At a later stage, technicians from Andaltec conducted testing processes in which they mixed PLA with varying percentages of agricultural waste in order to obtain masterbatch (a homogeneous chipping mixture). Furthermore, technicians from Andaltec Lab have conducted reactive extrusion tests with the same PLA material, using different lignin percentages. They also carried out infusion tests with biodegradable resin atop a non-tissue matrix. “All the participating institutions in the Cervera Agromatter consortium are achieving very good results, which will lead to propose solutions based on the Circular Economy aimed at building greenhouses, producing construction materials, packaging, textile products or more sustainable automotive parts”, as Fontecha explains.

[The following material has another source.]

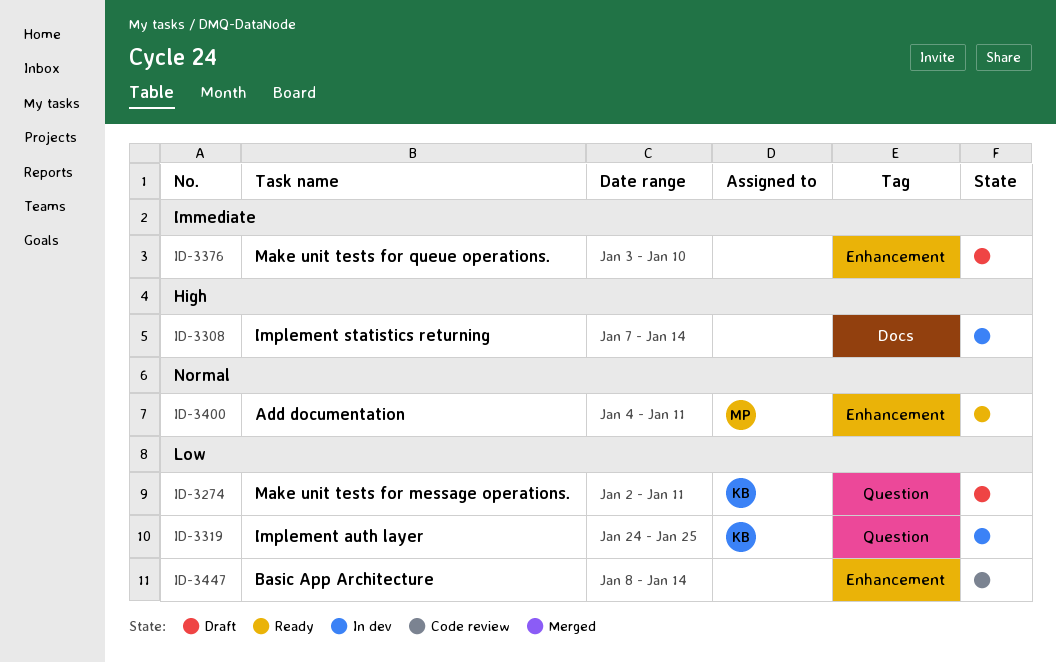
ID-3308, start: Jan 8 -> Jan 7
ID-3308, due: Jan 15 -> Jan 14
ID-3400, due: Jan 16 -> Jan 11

The “Cervera Agromatter cluster” project intends to valorise agricultural waste, which is very abundant in Spain, by developing high added-value biomaterials within the Circular Economy framework. The inclusion in this Agromatter project is very significant for Andaltec, since it enables the Martos-based institution to achieve the status of Technological Centre of Excellence. This new consideration gives Andaltec access to the most important R&D funding programme for technological centres in Spain.
This project is funded by the Spanish Centre for Industrial Technological Development (CDTI), part of the Ministry for Science and Innovation, in the framework of the grant scheme for Technological Centres of Excellence “Cervera” CER-20211013. Cervera cluster is made up by the Association for Research in the Textile Industry (Aitex), the Technological Centre for Plastics (Andaltec), the Business Association “National Technological Centre for Agrofood” in Extremadura (CTAEX), the Business Research Association “Technological Centre for Canned Food” (CTNC) and the Technological Institute of Packaging, Transport and Logistics (Itene).